### Pictures with lens parameters
------------------------------------------------

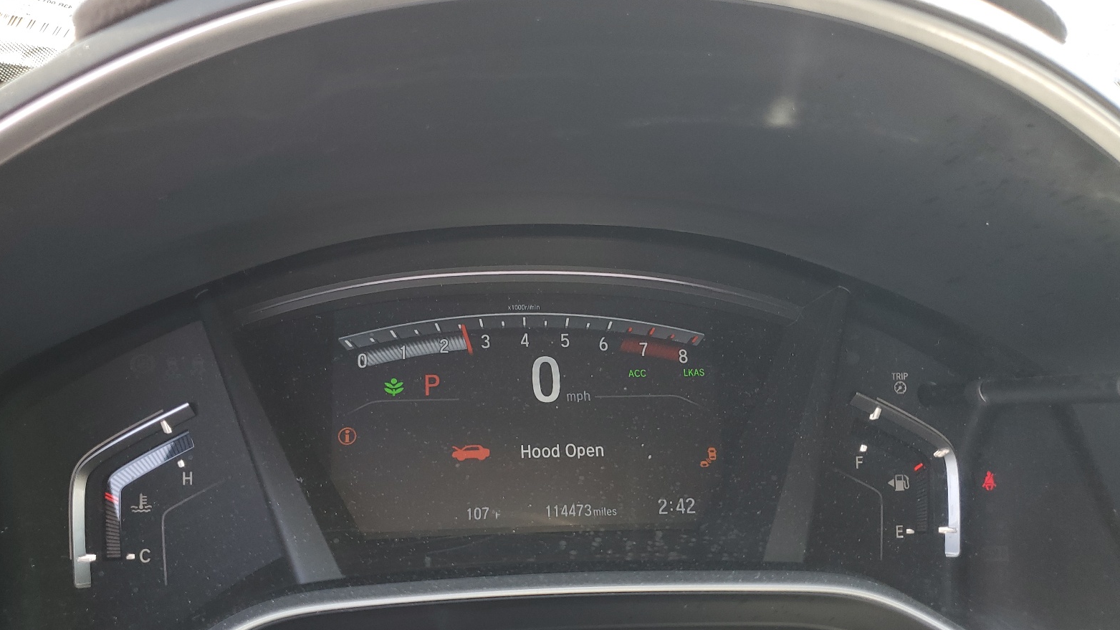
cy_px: 366
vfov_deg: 40.1
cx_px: 549
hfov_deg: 66.1
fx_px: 861
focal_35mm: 29
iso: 53
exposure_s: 1/120
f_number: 1.5
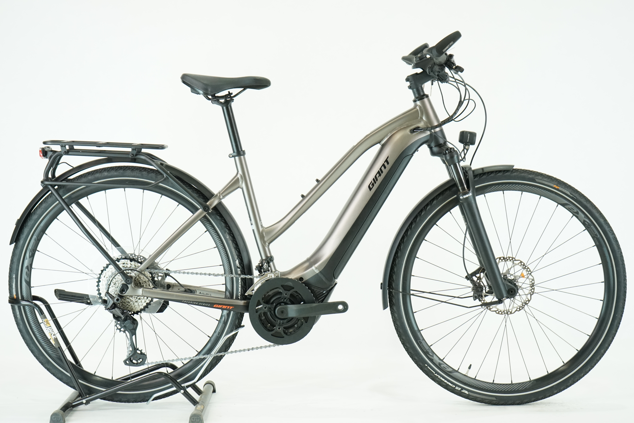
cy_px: 212
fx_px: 1145
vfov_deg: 20.9
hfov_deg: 31.0
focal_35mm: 65
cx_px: 317
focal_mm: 65
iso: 2500
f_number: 5.6
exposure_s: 1/200
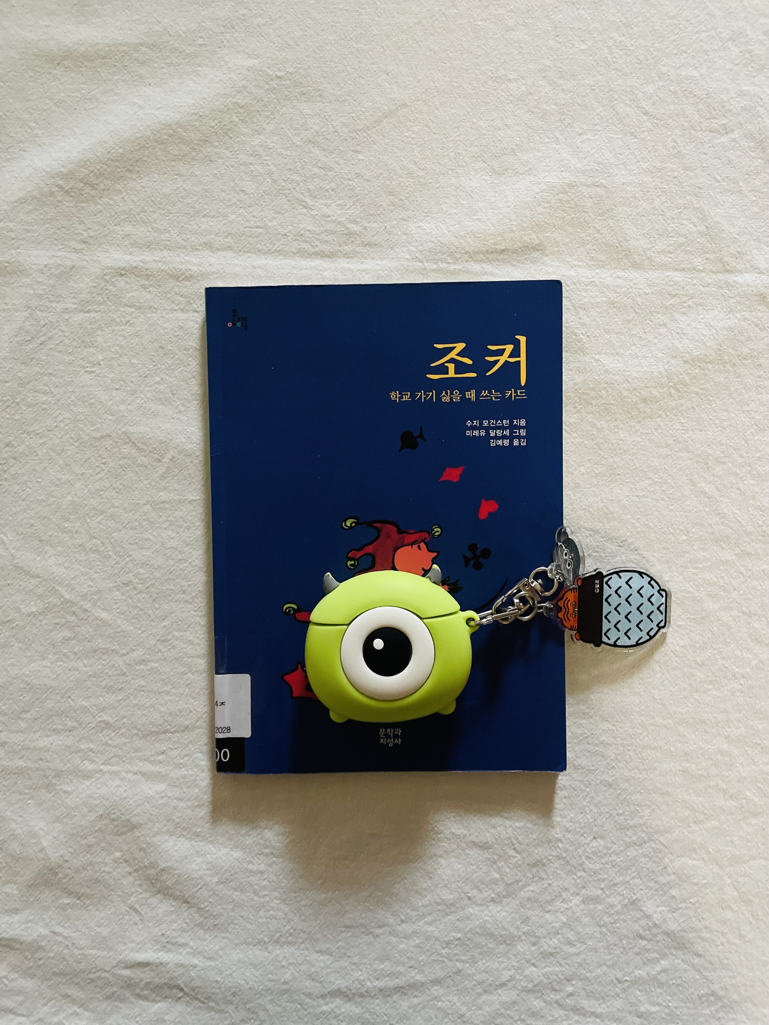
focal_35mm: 26
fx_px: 770
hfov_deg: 53.1
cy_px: 512
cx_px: 384
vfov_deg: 67.3
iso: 800
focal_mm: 4.2
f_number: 1.6
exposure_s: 1/30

------------------------------------------------

### WHAT THE EXERCISE ASKS
Set down every record exactly as written, but drop the pictures.

### SOLUTION FOR THIS PROBLEM
cy_px: 366
vfov_deg: 40.1
cx_px: 549
hfov_deg: 66.1
fx_px: 861
focal_35mm: 29
iso: 53
exposure_s: 1/120
f_number: 1.5
cy_px: 212
fx_px: 1145
vfov_deg: 20.9
hfov_deg: 31.0
focal_35mm: 65
cx_px: 317
focal_mm: 65
iso: 2500
f_number: 5.6
exposure_s: 1/200
focal_35mm: 26
fx_px: 770
hfov_deg: 53.1
cy_px: 512
cx_px: 384
vfov_deg: 67.3
iso: 800
focal_mm: 4.2
f_number: 1.6
exposure_s: 1/30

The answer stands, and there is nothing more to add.